Back pain is the number one musculoskeletal complaint in the world. It is the second most common reason for individuals to present to their GP. It has been reported that up to 80% of the population will experience an episode of back pain at some stage in their life. Unfortunately, with all of the advances in modern medicine, the amount of people suffering remains unchanged.
Some have an acute episode that may be only a few hours or days old, whilst other have long term back pain that has been present for many, many years. Almost always this limits the person from doing what they want to do, whether that be work or play. Visiting a trained therapist is THE BEST way to combat back pain.

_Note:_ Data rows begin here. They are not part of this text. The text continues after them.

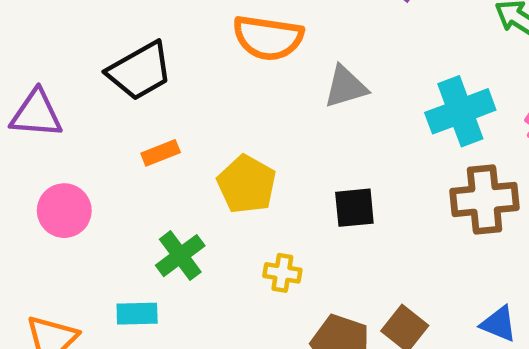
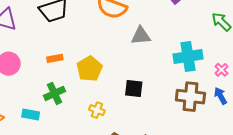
orange rectangle: (161, 153) -> (55, 58), moved

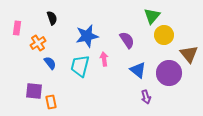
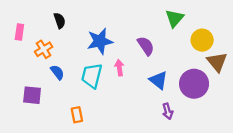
yellow circle: (164, 35) -> (202, 40), moved
purple square: (34, 91) -> (32, 95), moved
orange rectangle: (51, 102) -> (77, 115), moved

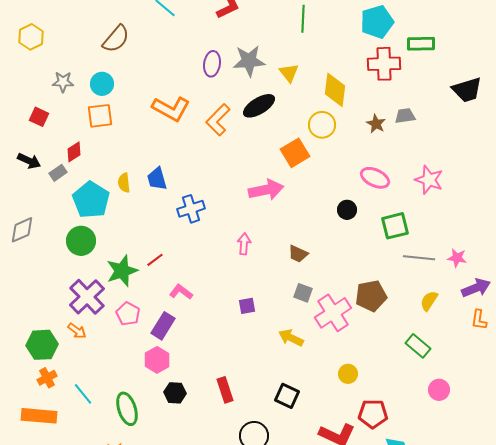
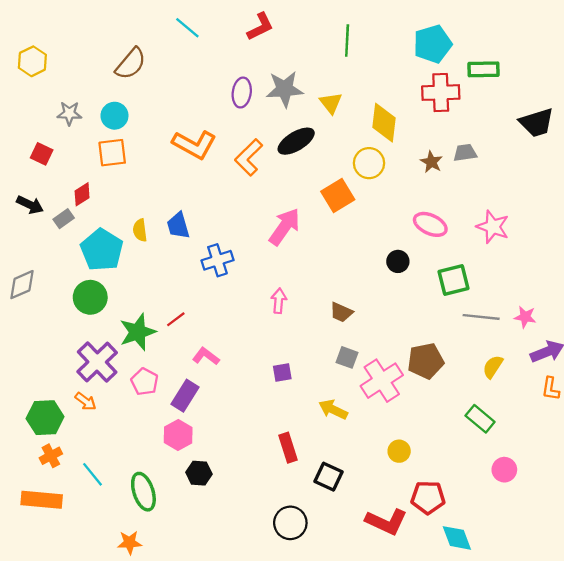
pink arrow: (266, 190) -> (285, 227), moved, turned -44
red rectangle: (225, 390) -> (288, 448), moved

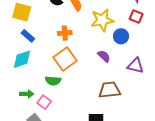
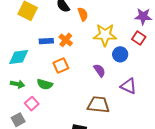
orange cross: (65, 33) -> (66, 40), turned 32
blue rectangle: (28, 36) -> (46, 41), moved, turned -56
orange square: (65, 59) -> (61, 66), size x0.7
green arrow: (27, 94) -> (17, 84), moved

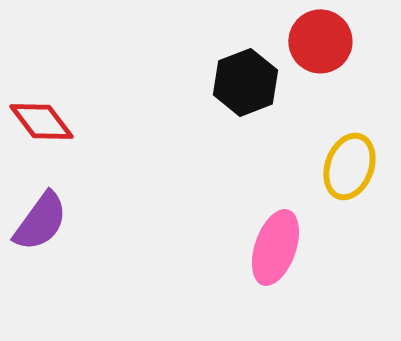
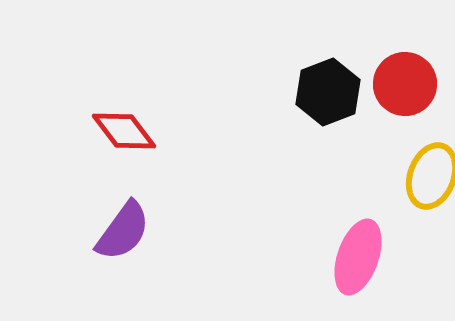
red circle: (320, 41) -> (405, 84), moved

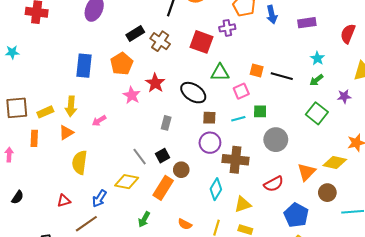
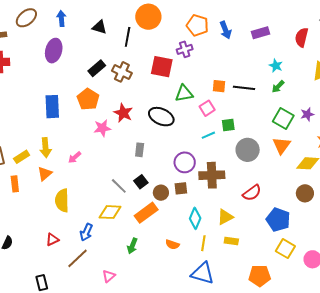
pink star: (132, 95) -> (102, 128), turned -30
purple star: (344, 96) -> (307, 114), moved
brown square: (209, 118) -> (181, 188), moved
orange triangle: (306, 172) -> (282, 146), moved
orange rectangle: (163, 188) -> (146, 213), turned 30
cyan diamond: (216, 189) -> (195, 218), moved

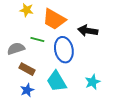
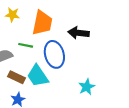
orange trapezoid: (54, 19) -> (42, 23), turned -105
cyan trapezoid: (57, 81) -> (38, 76), moved

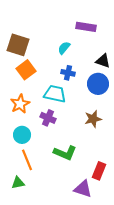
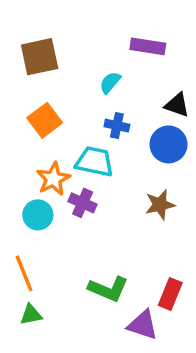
brown square: (18, 45) -> (40, 57), moved, turned -30
orange star: (20, 104) -> (53, 179), moved
cyan circle: (22, 135) -> (38, 215), moved
green L-shape: (65, 153) -> (108, 289), moved
orange line: (27, 160) -> (24, 273), moved

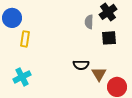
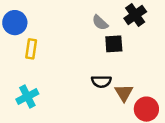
gray semicircle: (89, 22) -> (100, 23), moved, turned -48
black square: (109, 38) -> (114, 44), moved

However, keeping this in mind, there are some things you can do to reduce the risk of back pain.
Poor sitting posture can be a factor
If you sit for work looking at your work station ergonomics will help. Poor ergonomics make it harder for you to maintain better postures. A supportive chair and an optimal positioning of things like the screen, mouse and keyboard will go a long way to aiding with better posture. However even the very best sitting posture will cause repetitive stress over time, so having multiple variations of workstation is really the best. It is why sit-stand desks have become so popular. The ability to change between sitting and standing throughout the day seems to be the best way to beat the stress of poor posture.
Get adequate sleep
Sleep has been shown to have amazing restorative powers. Sleeping posture is thought to have an influence on our pain and whilst changing our habits can be hard, there are some tricks that can help relieve the stress on your body. Side sleepers can benefit from placing a pillow between their knees, whilst back sleepers often find putting a pillow underneath their legs can aid in reduction of their pain. Having the correct pillow for you to rest your head on is also vitally important. An inadequate pillow can lead to your head and neck spending all night in an elongated position, possibly causing undue stress on the muscles, joints and ligaments of those areas and making sleep difficult. The one thing that is commonly glossed over if you are waking up sore is the age and quality of their mattress. Mattresses will degrade over time and lose their ability to support your body. Whilst this is an expensive purchase in one’s life, remember that you spend a third of your life in it so it’s quite an important investment in your health.
Lifting techniques are important
Poor lifting technique will increase the stress and load on the muscles, joint and ligaments in your back. Doing this repetitively over a period of time will increase the likelihood of injury. Make sure you understand and adopt a good lifting technique because adequate positioning, strength and flexibility may help reduce the risk of injury.
Maintaining good physical conditioning is important. Backs can be predisposed to injury by a lack of activity and a sudden increase in activity. Exercise is considered one of the most important ways to maintain back health and has been shown to be one of the best ways to reduce long term back pain. Our sedentary lifestyles cause our muscles to weaken and thus this decrease in strength means our body struggles to tolerate the stress and strain of everyday life. Physical activity provides the stimulus required to counteract our sedentary lifestyles, helping makes us not only stronger but has been shown to have a positive effect on our mental state.
Treatment - Massage and manual therapy
Manual therapy is the best option to reduce back pain. Massage will increase blood flow to the muscles and connective tissue, which will promote healing. It will help strengthen, stretch and mobilise tense tissue, aiding in relaxation of the area.